# EASE Model Validation Pipeline
This notebook validates the EASE model metrics on the test set

In [None]:
import numpy as np
import pandas as pd
from scipy import sparse as sps
from tqdm import tqdm
from math import log2

## Load Data
Load the preprocessed data from ease_train.ipynb

In [None]:
# Load the grouped data
full_grouped_data = pd.read_csv('../recsys_tests/full_data.csv', index_col=0)

# Convert string representations back to lists
import ast
full_grouped_data['train_interactions'] = full_grouped_data['train_interactions'].apply(ast.literal_eval)
full_grouped_data['val_interactions'] = full_grouped_data['val_interactions'].apply(ast.literal_eval)
full_grouped_data['test_interactions'] = full_grouped_data['test_interactions'].apply(ast.literal_eval)

print(f"Data loaded: {len(full_grouped_data)} users")
full_grouped_data.head()

## Define Metrics Functions

In [None]:
def hit_rate(recommendations, ground_truth, k=100):
    """
    Calculate HitRate@k

    Args:
        recommendations: dict {user_id: list of recommended item_ids}
        ground_truth: dict {user_id: set of relevant item_ids}
        k: cutoff level
    """
    hits = 0
    total_users = len(recommendations)

    for user_id, recs in recommendations.items():
        user_recs = recs[:k]
        user_truth = ground_truth.get(user_id, set())

- **ACTIVITY 1**: What file path does the notebook excerpt read the grouped data from?
- **ACTIVITY 2**: List every module named in an import statement in the notebook excerpt.
- **ACTIVITY 3**: Say whether each statement agrees with the notebook excerpt, and quote the words that decide it. (a) The hit_rate function has a default cutoff k of 100. (b) The notebook validates the model metrics on the validation set. (c) In hit_rate, ground_truth maps each user to a list of recommended items.

- **MATERIAL PROVIDED**:
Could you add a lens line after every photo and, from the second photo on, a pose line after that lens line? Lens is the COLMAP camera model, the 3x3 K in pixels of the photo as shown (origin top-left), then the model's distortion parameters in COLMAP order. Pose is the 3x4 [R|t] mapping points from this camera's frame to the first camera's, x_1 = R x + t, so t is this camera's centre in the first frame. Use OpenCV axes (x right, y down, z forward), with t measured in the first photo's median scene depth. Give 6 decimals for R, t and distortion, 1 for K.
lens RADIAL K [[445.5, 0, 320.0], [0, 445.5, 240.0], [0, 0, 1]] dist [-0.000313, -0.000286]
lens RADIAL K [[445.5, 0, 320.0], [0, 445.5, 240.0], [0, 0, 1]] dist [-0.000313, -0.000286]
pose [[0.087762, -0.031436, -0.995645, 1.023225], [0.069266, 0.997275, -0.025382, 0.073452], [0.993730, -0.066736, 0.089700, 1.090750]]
--
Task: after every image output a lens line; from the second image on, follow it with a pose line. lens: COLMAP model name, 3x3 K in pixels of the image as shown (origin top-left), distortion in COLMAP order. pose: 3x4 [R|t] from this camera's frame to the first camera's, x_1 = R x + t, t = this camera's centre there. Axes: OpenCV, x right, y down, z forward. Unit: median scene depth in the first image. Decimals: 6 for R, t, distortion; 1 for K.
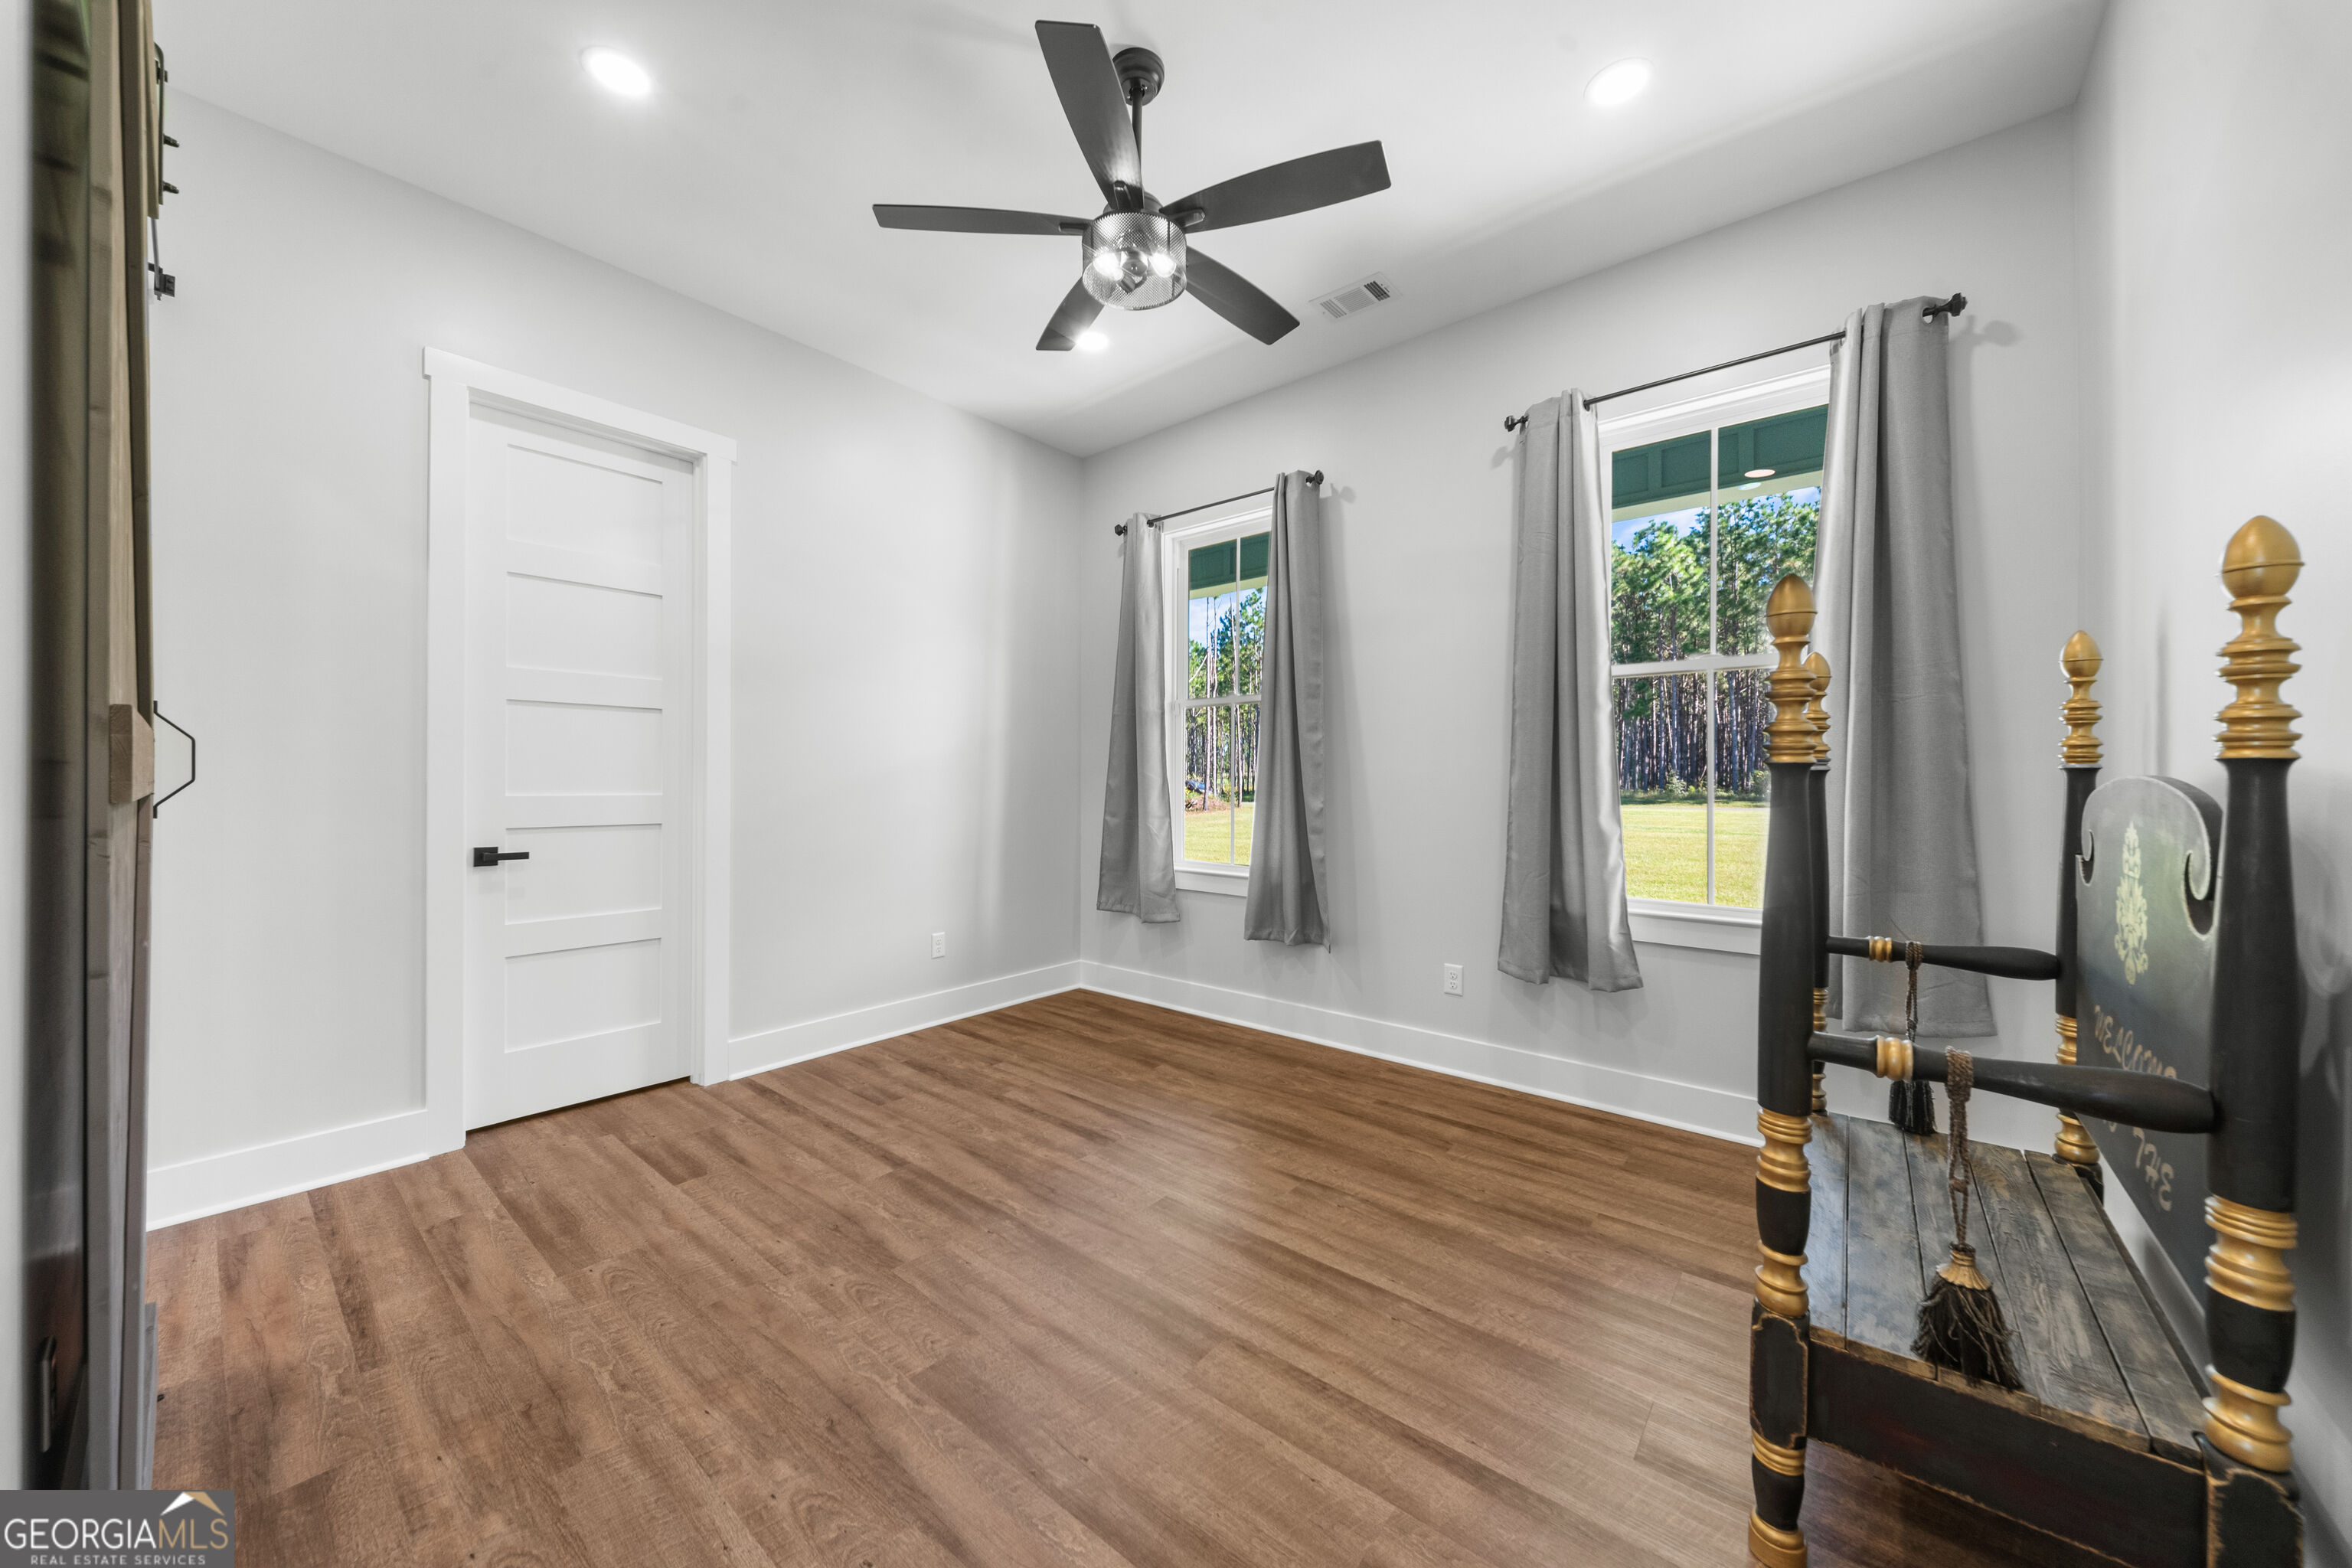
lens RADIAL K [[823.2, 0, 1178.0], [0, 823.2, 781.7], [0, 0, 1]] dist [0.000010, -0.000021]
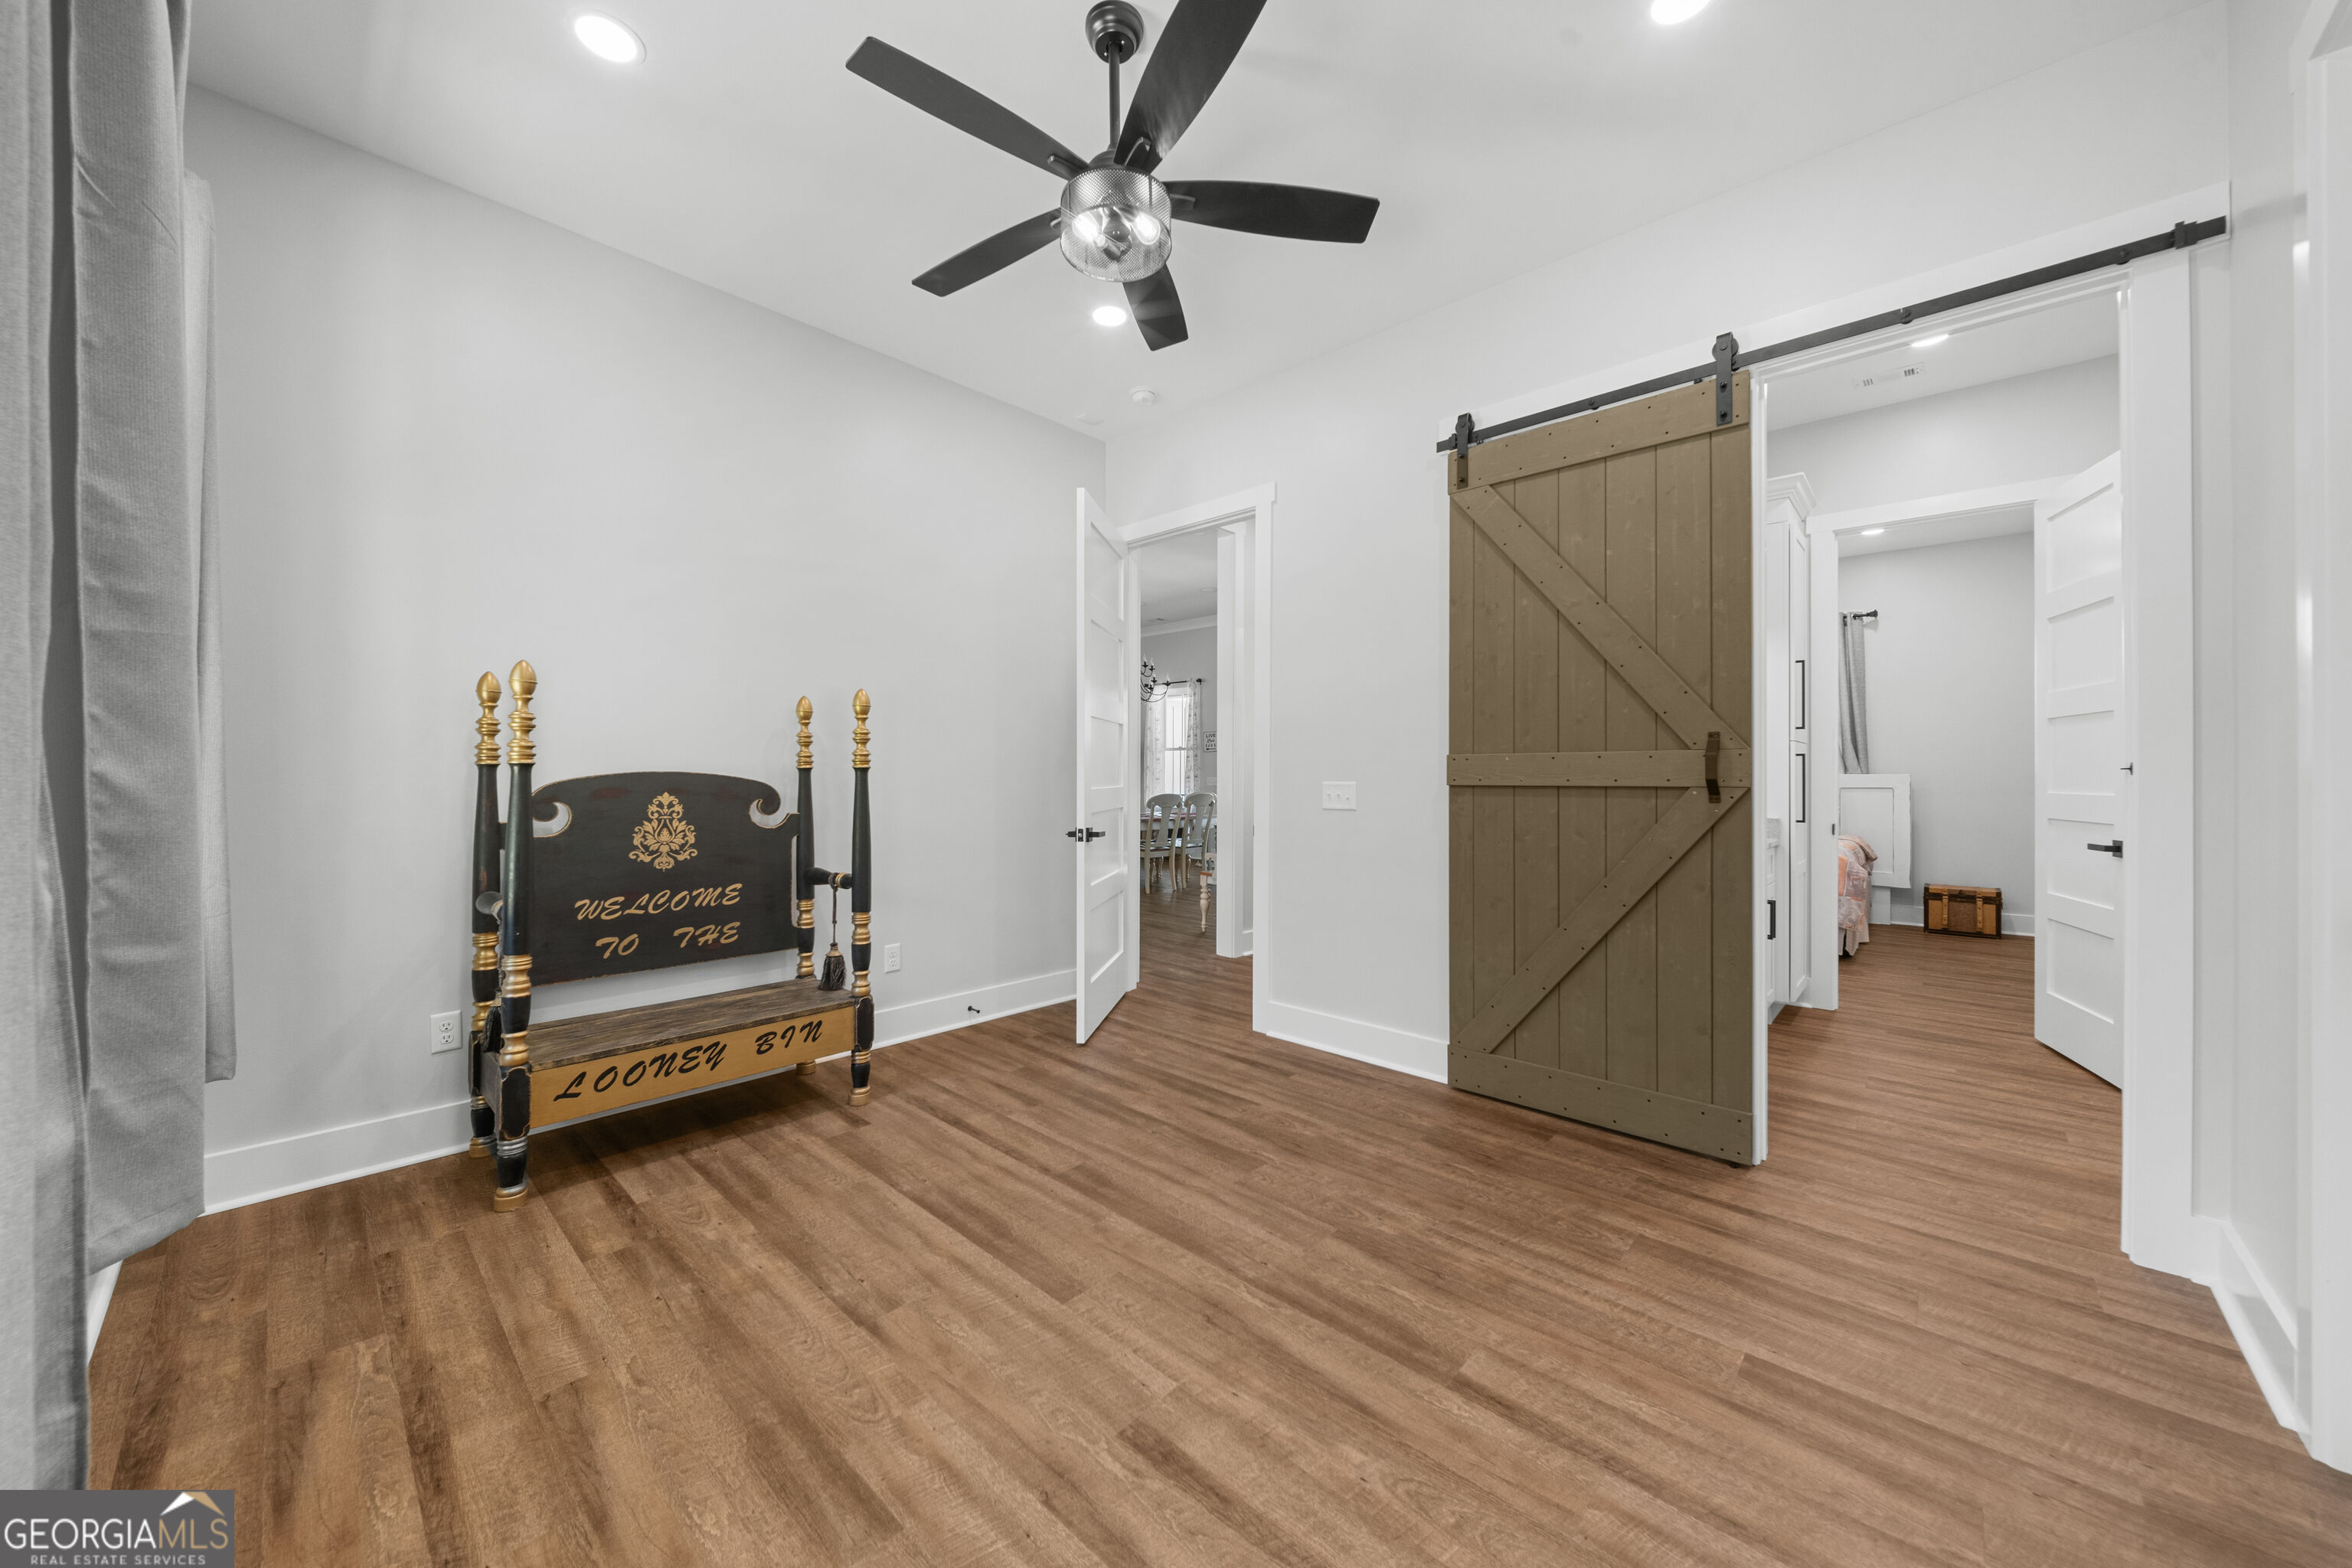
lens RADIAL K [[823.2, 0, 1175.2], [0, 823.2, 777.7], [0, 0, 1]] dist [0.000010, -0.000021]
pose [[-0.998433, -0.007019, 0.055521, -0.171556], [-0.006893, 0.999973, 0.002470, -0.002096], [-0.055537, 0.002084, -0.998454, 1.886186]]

- **TASK RESPONSE 1**: '../recsys_tests/full_data.csv'

- **TASK RESPONSE 2**: numpy, pandas, scipy, tqdm, math, ast

- **TASK RESPONSE 3**:
(a) Yes: "def hit_rate(recommendations, ground_truth, k=100):"
(b) No: "This notebook validates the EASE model metrics on the test set"
(c) No: "ground_truth: dict {user_id: set of relevant item_ids}"